Clay suddenly became self-conscious and shuffled in his flip-flops, looking for a second more like a five-year-old kid than a barrel-chested, fifty-year-old man. "By calling you 'kiddo' I didn't mean to dimmish you by age or anything, you know."
"I know," Amy said.
"And I wasn't making any sort of comment on your competency either."
"I understand, Clay."
Clay cleared his throat unnecessarily. "Okay," he said.
"Okay," Amy said. She grabbed two Pelican cases full of equipment, stepped up onto the dock, and started schlepping the stuff to the parking area so it could be loaded into Nate's pickup. Over her shoulder she said, "You guys both so need to get laid."
"I think that's reverse harassment," Clay said to Nate.
"I may be having hallucinations," said Nate.
"No, she really said that," Clay said.

* * *

After Quinn had left, Amy climbed into the Always Confused and began untying the stern line. She glanced over her shoulder to look at the forty-foot cabin cruiser where Captain Tarwater posed on the bow looking like an advertisement for a particularly rigid laundry detergent -- Bumstick Go-Be-Bright, perhaps.
"Clay, you ever heard of a uniformed naval officer accompanying a researcher into the field before?"
Clay looked up from doing a battery check on the GPS. "Not unless the researcher was working from a navy vessel. Once I was along on a destroyer for a study on the effects of high explosives on resident populations of southern sea lions in the Falkland Islands.

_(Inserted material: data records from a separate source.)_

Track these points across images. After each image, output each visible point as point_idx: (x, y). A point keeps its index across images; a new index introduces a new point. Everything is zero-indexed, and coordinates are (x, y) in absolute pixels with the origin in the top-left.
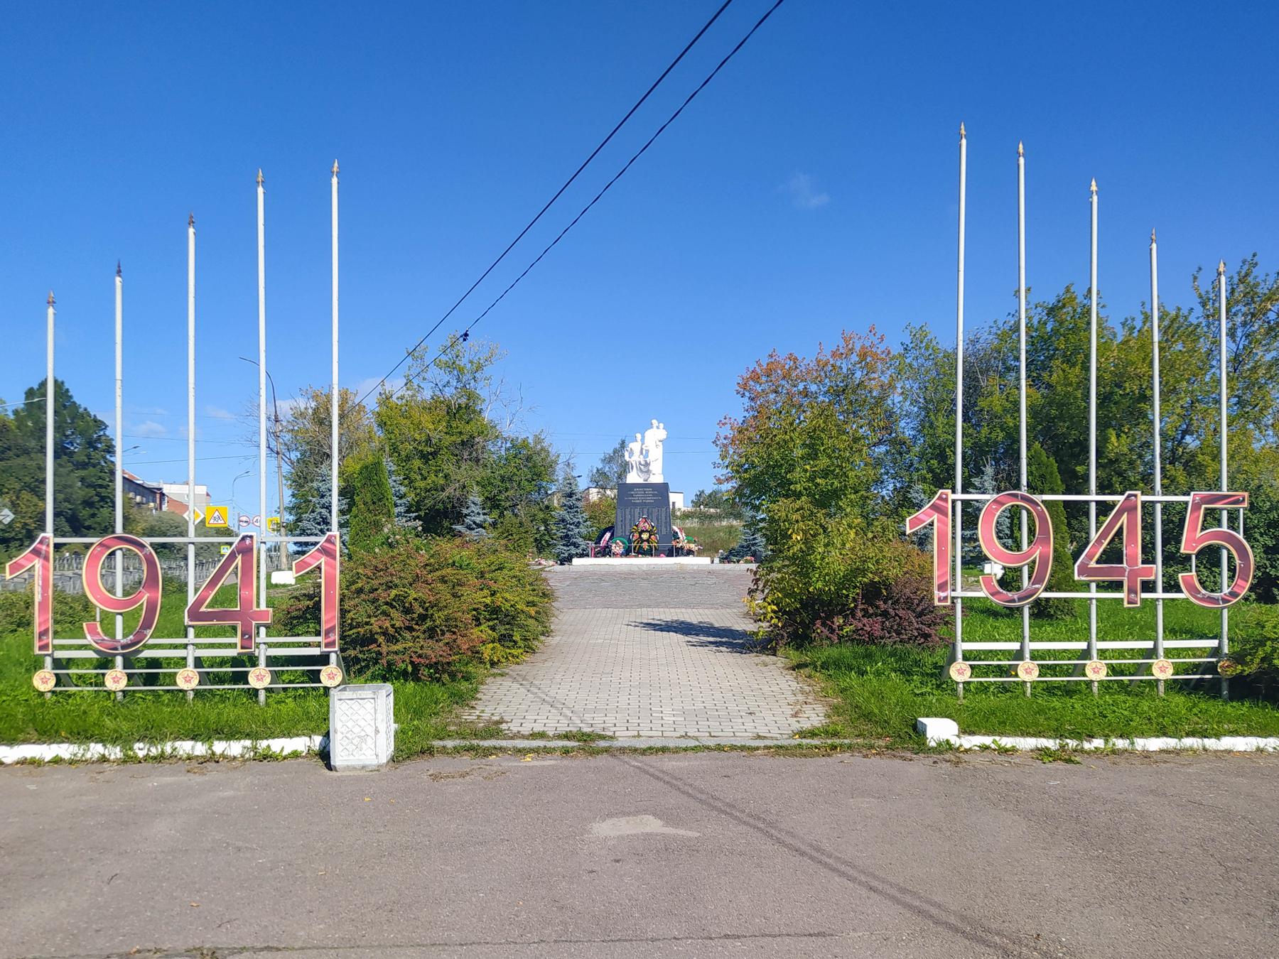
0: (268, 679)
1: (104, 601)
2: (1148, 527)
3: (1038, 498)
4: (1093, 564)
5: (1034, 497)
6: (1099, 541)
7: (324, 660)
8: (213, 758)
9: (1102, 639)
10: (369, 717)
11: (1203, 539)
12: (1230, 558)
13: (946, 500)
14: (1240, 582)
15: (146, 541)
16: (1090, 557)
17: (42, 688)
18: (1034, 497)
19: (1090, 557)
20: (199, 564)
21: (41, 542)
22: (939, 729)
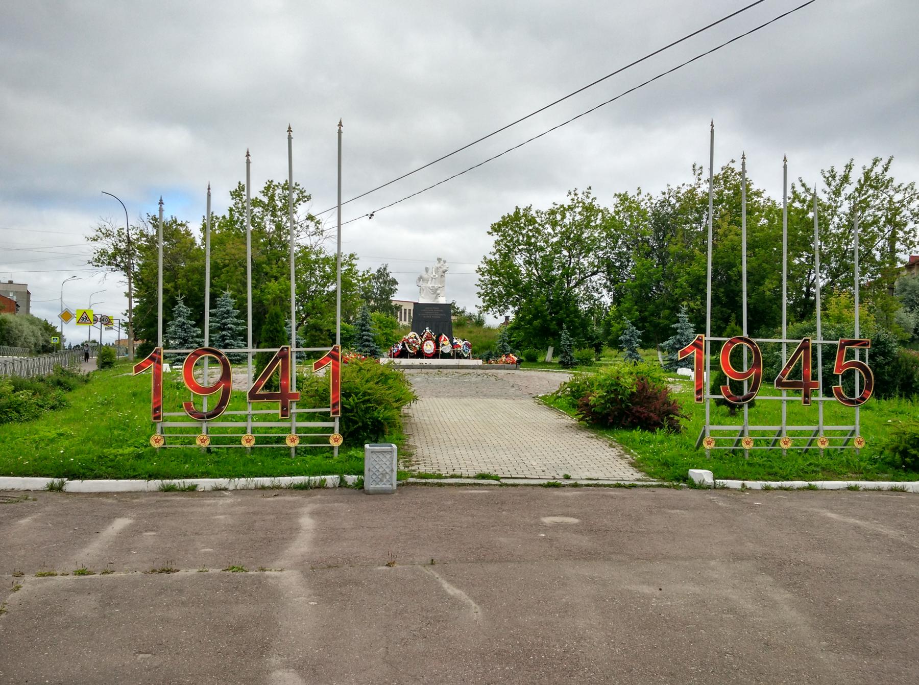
0: (253, 442)
1: (732, 374)
2: (815, 358)
3: (754, 340)
4: (785, 380)
5: (752, 340)
6: (788, 366)
7: (332, 430)
8: (811, 488)
9: (788, 424)
10: (388, 463)
11: (846, 366)
12: (861, 377)
13: (701, 340)
14: (867, 392)
15: (222, 351)
16: (783, 375)
17: (156, 446)
18: (752, 340)
19: (783, 375)
20: (788, 351)
21: (155, 352)
22: (703, 475)
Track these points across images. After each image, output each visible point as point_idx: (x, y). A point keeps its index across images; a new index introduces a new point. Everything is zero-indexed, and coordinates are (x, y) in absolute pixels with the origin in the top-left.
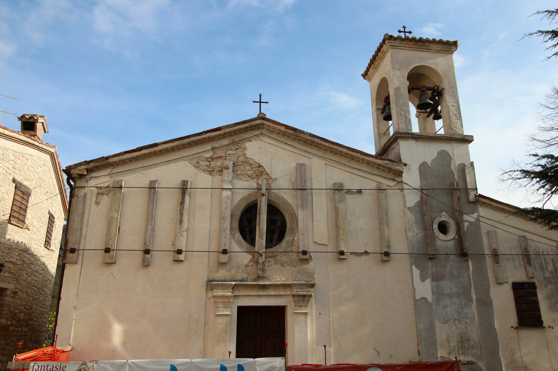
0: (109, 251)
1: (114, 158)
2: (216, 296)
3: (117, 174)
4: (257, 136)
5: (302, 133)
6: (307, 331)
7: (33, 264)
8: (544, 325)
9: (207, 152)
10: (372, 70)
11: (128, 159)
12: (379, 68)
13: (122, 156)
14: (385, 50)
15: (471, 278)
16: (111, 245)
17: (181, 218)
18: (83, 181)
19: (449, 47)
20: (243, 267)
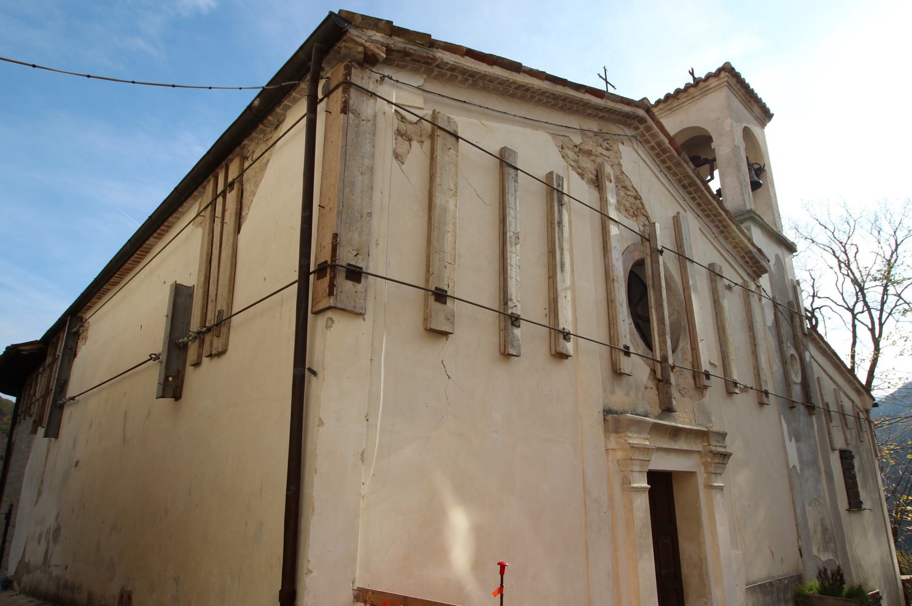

They wanted to see what would happen if you set off a ten-thousand-pound charge in proximity to a sea lion colony. There was a uniformed officer in charge of that."
Amy cast the line back to the dock and turned to face Clay. "What was the effect?"
"Well, it blew them the fuck up, didn't it? I mean, that's a lot of explosives."
"They let you film that for National Science?"
"Just stills," Clay said. "I don't think they anticipated it going the way it did. I got some great shots of it raining seal meat." Clay started the engine.
"Yuck." Amy untied the bumpers and pulled them into the boat. "But you've never seen a uniformed officer working here? Before now, I mean."
"Nowhere else," Clay said. He pulled down the gear lever. There was a thump, and the boat began to creep forward.
Amy pushed them away from the surrounding boats with a padded boat hook. "What do you think they're doing?"
"I was trying to find out this morning when you guys came in. They loaded an awfully big case before you got here. I asked what it was, and Tarwater got all sketchy. Cliff said it was some acoustics stuff."
"Directional array?" Amy asked. Researchers sometimes towed large arrays of hydrophones that could, unlike a single hydrophone, detect the direction from which sound was traveling.
"Could be," Clay said. "Except they don't have a winch on their boat.